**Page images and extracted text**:
- - -

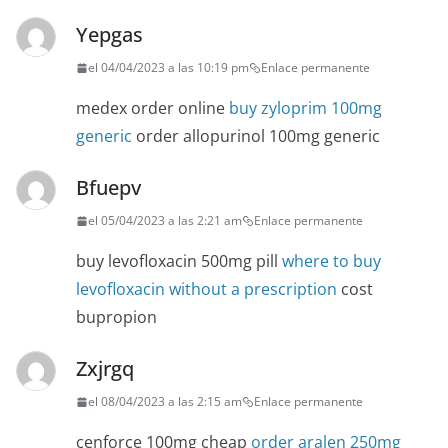
Yepgas
el 04/04/2023 a las 10:19 pm
Enlace permanente
medex order online
buy zyloprim 100mg
generic
order allopurinol 100mg generic
Bfuepv
el 05/04/2023 a las 2:21 am
Enlace permanente
buy levofloxacin 500mg pill
where to buy
levofloxacin without a prescription
cost
bupropion
Zxjrgq
el 08/04/2023 a las 2:15 am
Enlace permanente
cenforce 100mg cheap
order aralen 250mg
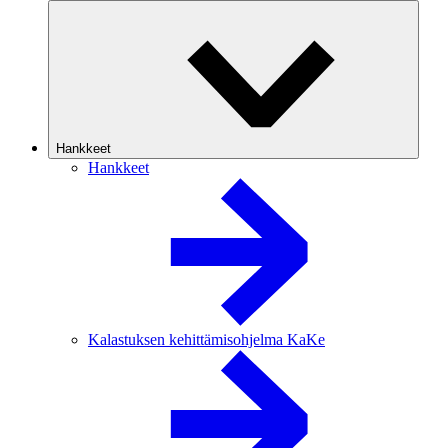
Hankkeet
Hankkeet
Kalastuksen kehittämisohjelma KaKe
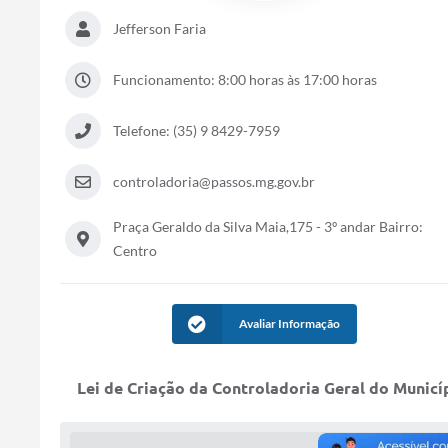
Jefferson Faria
Funcionamento: 8:00 horas às 17:00 horas
Telefone: (35) 9 8429-7959
controladoria@passos.mg.gov.br
Praça Geraldo da Silva Maia,175 - 3º andar Bairro:
Centro
Avaliar Informação
Lei de Criação da Controladoria Geral do Municí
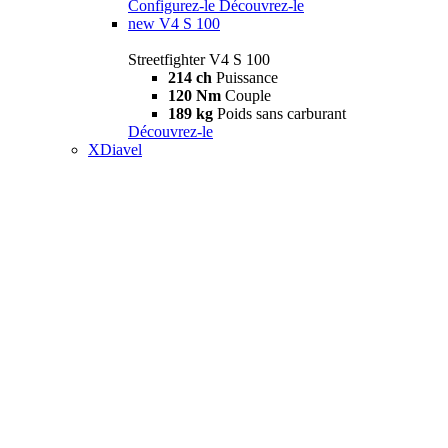
Configurez-le
Découvrez-le
new
V4 S 100
Streetfighter V4 S 100
214 ch
Puissance
120 Nm
Couple
189 kg
Poids sans carburant
Découvrez-le
XDiavel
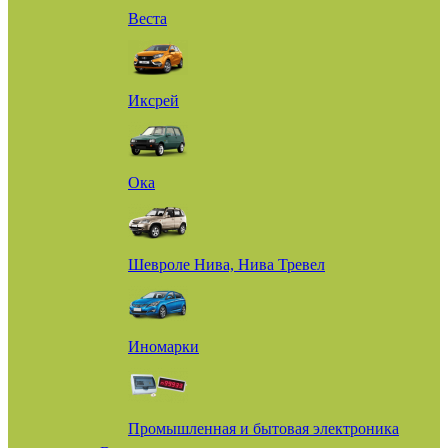
Веста
Иксрей
Ока
Шевроле Нива, Нива Тревел
Иномарки
Промышленная и бытовая электроника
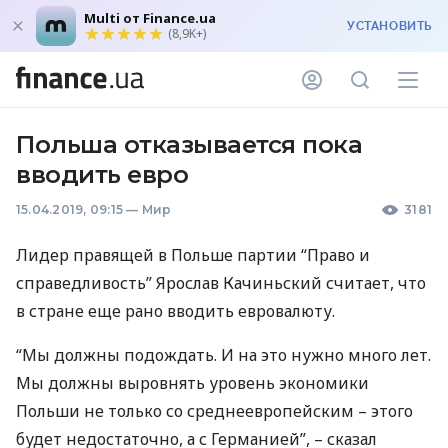
Multi от Finance.ua
УСТАНОВИТЬ
(8,9K+)
Польша отказывается пока
вводить евро
15.04.2019, 09:15
—
Мир
3181
Лидер правящей в Польше партии “Право и
справедливость” Ярослав Качиньский считает, что
в стране еще рано вводить евровалюту.
“Мы должны подождать. И на это нужно много лет.
Мы должны выровнять уровень экономики
Польши не только со среднеевропейским – этого
будет недостаточно, а с Германией”, – сказал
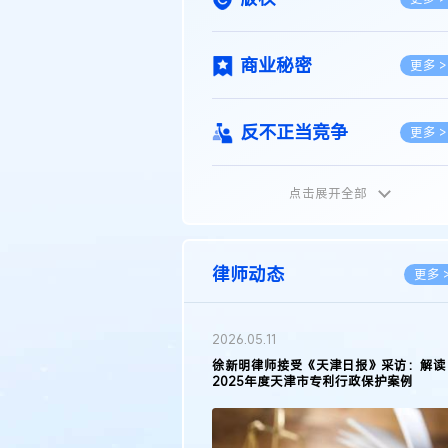
商业秘密
更多 >
反不正当竞争
更多 >
点击展开全部
植物新品种
更多 >
地理标志
更多 >
律师动态
更多 
集成电路布图设计
更多 >
2026.03.09
接受《天津日报》采访：解读
著名知识产权律师徐新明接受《中国经营
天津市专利行政保护案例
报》采访：技术革新下知识产权保护面临
技术合同
挑战与应对策略
更多 >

- - -

**Instruction**: Filter the records above for lines with "order".

**Solution below**:
medex order online
order allopurinol 100mg generic
order aralen 250mg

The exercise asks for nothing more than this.